But, of course, bureaucracies allege that we are so healthy BECAUSE the good health services they provide!
Thanks for reading
Zorba – you criticize Greece for guaranteeing education, health care and retirement money at a mediocore level and you argue for a free market approach to these things. In reality your free market approach with all the private incentives, like that used in the US, makes these important things worse.
The US ranks at the bottom of the developed world when it comes to educating our kids, health care and retirement. That’s where your free market system placed us. Of course, for the 1% at the top life is great in the US. For the rest of the 99% it is less than mediocore. I’d take the Greek system that takes care of its people over the dysfunctional US system any day.
Excellent post! But I think the probabilities of real spending cuts is much higher than what you say, the internet is destroying socialism as we know it, look how Facebook brought the fall of Mubarak.
This is a new world where socialism, as we know it, cannot survive.
Too optimist? No!
It’s a new generation of party people…
[…]
Brazil, Morocco,
London to Ibiza,
Straight to LA, New York,
Vegas to Africa
the internet is going everywhere. The internet -through blogs like this one- will kill socialism. It’s just a matter of time. The new generations will be of party people and not anymore of sadistic socialists. Through referendum we will kick the nauseating political classes out of our lives, that is the unavoidable path. Just my humble opinion
One small but perhaps important detail that seems to get no coverage: The nice Greek beaches and California like weather move the Laffer curve to the left. The lure of sea and sunshine will cause a Greek to go Laffer a bit sooner than a Dutchman working in dreary weather Amsterdam.
Where on earth will Greeks find the oomph to produce about $42k each worth of goods and services (debt equal to 150% of GDP) to pay back the loans? Most Greeks have long made lifetime choices around mediocrity. When some of the most important things in life, such as education, healthcare and some retirement money are unconditionally guaranteed (albeit at an inevitably mediocre level) how many people have the desire to achieve excellence, when nice beaches are awaiting and when a large part of the rewards of any excellence will go to support those who have chosen mediocrity under the sun?

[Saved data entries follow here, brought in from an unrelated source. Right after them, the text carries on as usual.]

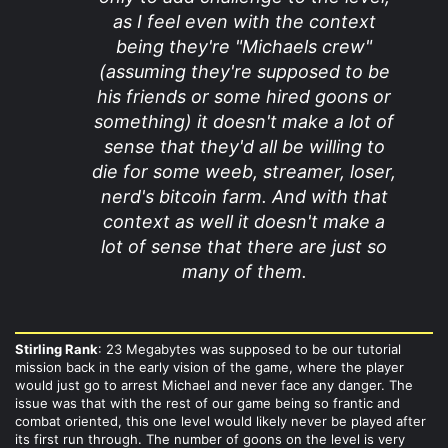
as I feel even with the context
being they're "Michaels crew"
(assuming they're supposed to be
his friends or some hired goons or
something) it doesn't make a lot of
sense that they'd all be willing to
die for some weeb, streamer, loser,
nerd's bitcoin farm. And with that
context as well it doesn't make a
lot of sense that there are just so
many of them.
Stirling Rank
: 23 Megabytes was supposed to be our tutorial
mission back in the early vision of the game, where the player
would just go to arrest Michael and never face any danger. The
issue was that with the rest of our game being so frantic and
combat oriented, this one level would likely never be played after
its first run through. The number of goons on the level is very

Isn’t it clear why the West is in decline? Ironically Greece is considered the cradle of Western civilization and Democracy. How appropriate for it to be in the vanguard of western decline; proof that you cannot simply vote into existence the Paul Krugman perpetual economic machine of prosperity, i.e. visions of higher prosperity through lower incentives to produce. Won’t happen! But, by golly, we have to try every single incarnation of that delusion before we give up. It will be too late by then dear Americans. By then you’ve become Greece. As I said many times, the point of no return has passed for the US too. More cycles of “hope and change” are on the way. The US will never regain the 4.5% growth rate that will enable it to keep its #1 standing on the worldwide prosperity scale. Privileged life, as you know it, is over dear Americans. Lights out! If you think things are bad now, wait until you become more equal.
I think default to private bond-holders would also qualify as “doing the right thing” in a way. Bond-holders are supposed to be the watch dogs making sure an institution doesn’t become fiscally reckless. Greek debt holders ought to lose, they bought junk and overpaid for it. “Bail outs” don’t bail out the Greeks, they bail out their creditors and reinforce the giant moral hazard that is our global financial system.